◆ **WHAT IS REQUIRED**
Please repeat the line that contains "[3]. Bayanov I." and every line after it, exactly, through the end of the records.

◆ **ENTRIES SUPPLIED**
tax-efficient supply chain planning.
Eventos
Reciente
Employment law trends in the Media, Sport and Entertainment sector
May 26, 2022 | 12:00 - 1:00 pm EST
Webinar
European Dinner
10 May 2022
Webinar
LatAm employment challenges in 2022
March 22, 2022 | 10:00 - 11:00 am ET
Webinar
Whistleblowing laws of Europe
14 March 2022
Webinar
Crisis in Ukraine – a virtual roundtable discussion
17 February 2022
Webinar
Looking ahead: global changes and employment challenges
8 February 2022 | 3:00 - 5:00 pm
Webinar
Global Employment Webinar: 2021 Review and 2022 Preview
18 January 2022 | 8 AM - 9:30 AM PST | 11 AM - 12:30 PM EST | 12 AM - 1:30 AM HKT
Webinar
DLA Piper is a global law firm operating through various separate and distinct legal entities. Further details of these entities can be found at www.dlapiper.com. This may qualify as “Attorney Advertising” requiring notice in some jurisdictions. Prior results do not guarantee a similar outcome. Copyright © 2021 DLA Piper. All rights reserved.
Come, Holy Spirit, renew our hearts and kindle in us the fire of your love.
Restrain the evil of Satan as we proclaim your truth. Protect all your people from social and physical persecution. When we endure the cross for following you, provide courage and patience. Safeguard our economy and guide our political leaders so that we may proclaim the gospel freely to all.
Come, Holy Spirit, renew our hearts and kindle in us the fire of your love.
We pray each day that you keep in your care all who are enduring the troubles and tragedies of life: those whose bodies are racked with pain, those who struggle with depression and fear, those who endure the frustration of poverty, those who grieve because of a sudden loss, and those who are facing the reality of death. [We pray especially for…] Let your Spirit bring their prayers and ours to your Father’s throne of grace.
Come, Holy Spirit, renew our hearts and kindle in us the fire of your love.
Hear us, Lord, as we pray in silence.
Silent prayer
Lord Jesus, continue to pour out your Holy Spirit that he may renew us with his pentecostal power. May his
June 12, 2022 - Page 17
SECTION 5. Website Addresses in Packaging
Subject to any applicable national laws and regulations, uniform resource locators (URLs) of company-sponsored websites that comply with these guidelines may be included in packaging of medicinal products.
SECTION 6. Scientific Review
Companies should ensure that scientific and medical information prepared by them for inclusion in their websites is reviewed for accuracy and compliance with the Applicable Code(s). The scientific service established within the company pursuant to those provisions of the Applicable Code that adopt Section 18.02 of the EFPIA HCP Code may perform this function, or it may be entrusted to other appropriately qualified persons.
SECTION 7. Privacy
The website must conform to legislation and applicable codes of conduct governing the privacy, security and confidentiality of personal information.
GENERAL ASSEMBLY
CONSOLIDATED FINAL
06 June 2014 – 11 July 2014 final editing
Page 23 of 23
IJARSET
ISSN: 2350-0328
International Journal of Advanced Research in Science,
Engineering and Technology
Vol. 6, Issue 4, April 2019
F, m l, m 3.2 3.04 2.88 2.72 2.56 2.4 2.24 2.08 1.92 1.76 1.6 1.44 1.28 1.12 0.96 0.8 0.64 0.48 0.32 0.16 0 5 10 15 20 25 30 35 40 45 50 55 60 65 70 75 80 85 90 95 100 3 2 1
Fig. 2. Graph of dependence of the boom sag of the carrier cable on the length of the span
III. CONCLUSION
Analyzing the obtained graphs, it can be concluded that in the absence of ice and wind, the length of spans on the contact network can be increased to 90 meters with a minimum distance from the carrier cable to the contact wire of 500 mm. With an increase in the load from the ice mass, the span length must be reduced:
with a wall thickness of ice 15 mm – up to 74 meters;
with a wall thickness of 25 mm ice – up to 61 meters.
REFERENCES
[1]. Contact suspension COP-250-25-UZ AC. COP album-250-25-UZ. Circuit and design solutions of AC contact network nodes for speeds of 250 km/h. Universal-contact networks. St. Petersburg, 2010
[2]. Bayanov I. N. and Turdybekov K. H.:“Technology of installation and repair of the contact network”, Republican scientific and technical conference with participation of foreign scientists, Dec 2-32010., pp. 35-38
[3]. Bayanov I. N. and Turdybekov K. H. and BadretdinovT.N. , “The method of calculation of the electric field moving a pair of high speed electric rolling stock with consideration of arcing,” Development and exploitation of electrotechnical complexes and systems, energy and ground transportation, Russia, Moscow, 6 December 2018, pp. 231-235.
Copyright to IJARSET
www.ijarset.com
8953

◆ **RESPONSE TO THE TASK**
[3]. Bayanov I. N. and Turdybekov K. H. and BadretdinovT.N. , “The method of calculation of the electric field moving a pair of high speed electric rolling stock with consideration of arcing,” Development and exploitation of electrotechnical complexes and systems, energy and ground transportation, Russia, Moscow, 6 December 2018, pp. 231-235.
Copyright to IJARSET
www.ijarset.com
8953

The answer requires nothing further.